The Molluscan Broodstock Program (MBP) has been selecting Pacific oysters Crassostrea gigas for improved yield for over two decades. Nevertheless, realized gain in yield, the percent difference in ...least-square mean yield between MBP and pooled control families made from “wild” stock, was reported to be zero in the fifth generation. Among the potential explanations for zero realized gain was that MBP-derived stock had spread or reproduced in bays with extensive oyster farming and contributed to the “wild” broodstock used for the control population. This “MBP = wild” hypothesis was tested by analyses of genetic data from four MBP cohorts and 11 wild populations, including founders of MBP cohorts. A new 2016 sample from Willapa Bay, the primary source of MBP's control families, was genotyped by high-resolution melting (HRM) of 45, SNP-containing PCR amplicons and compared to previous HRM data for a 1996 sample. Average temporal variance in allele frequencies for Willapa Bay implies a small, local, effective population size (Ne = 55, 95% CI, 32–159) with very high gene flow among Pacific Northwest populations (migration rate, m = 0.99, 95% CI, 0.25–1.0). These estimates, which are remarkably consistent with previous estimates, also based on 20-y intervals, for populations in Pipestem Inlet and Dabob Bay, support the general conclusion that the North American Pacific oyster metapopulation is evolving by genetic drift, likely owing to local sweepstakes reproductive processes, with high gene flow maintaining spatial similarity. Direct comparison of MBP and wild populations reveals 7× more genetic divergence between selected and wild populations than among wild populations. Evidence for genetic drift within the Willapa Bay wild population that is uncorrelated with genetic drift in Dabob Bay, together with evidence for genetic drift between MBP and all wild populations studied to date, falsifies the hypothesis that gene flow from MBP-derived commercial stocks to wild populations is responsible for a realized gain in yield of zero. Further analyses of parentage and relatedness in four MBP cohorts suggests that pedigree errors may have contributed to inaccuracies in the selective breeding program and resulted in the observed realized gain in yield of zero.
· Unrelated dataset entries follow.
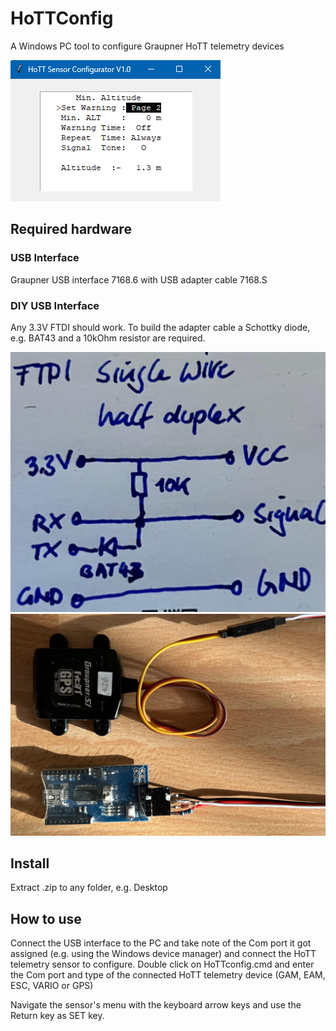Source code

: # HoTTConfig
A Windows PC tool to configure Graupner HoTT telemetry devices

![HoTTConfig](Screenshot.png)

## Required hardware

### USB Interface

Graupner USB interface 7168.6 with USB adapter cable 7168.S

### DIY USB Interface

Any 3.3V FTDI should work. To build the adapter cable a Schottky diode, e.g. BAT43 and a 10kOhm resistor are required.

![Schematic](FTDI_schematic.jpg)
![FTDI](FTDI.jpg)

## Install

Extract .zip to any folder, e.g. Desktop

## How to use

Connect the USB interface to the PC and take note of the Com port it got assigned (e.g. using the Windows device manager) and connect the HoTT telemetry sensor to configure. Double click on HoTTconfig.cmd and enter the Com port and type of the connected HoTT telemetry device (GAM, EAM, ESC, VARIO or GPS)

Navigate the sensor's menu with the keyboard arrow keys and use the Return key as SET key. 

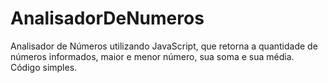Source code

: # AnalisadorDeNumeros
Analisador de Números utilizando JavaScript, que retorna  a quantidade de números informados, maior e menor número, sua soma e sua média. Código simples.
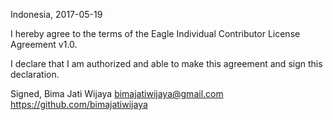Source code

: Indonesia, 2017-05-19

I hereby agree to the terms of the Eagle Individual Contributor License
Agreement v1.0.

I declare that I am authorized and able to make this agreement and sign this
declaration.

Signed,
Bima Jati Wijaya bimajatiwijaya@gmail.com https://github.com/bimajatiwijaya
•“Selected oysters = wild controls” does not explain zero realized gain in yield.•Selected stocks and wild populations have diverged by random genetic drift.•Genetic analyses of selected oysters and their parents reveal pedigree errors.•Zero gain likely explained by pedigree errors, inaccurate and inefficient selection.•Genetic markers are needed for pedigree control in shellfish breeding programs.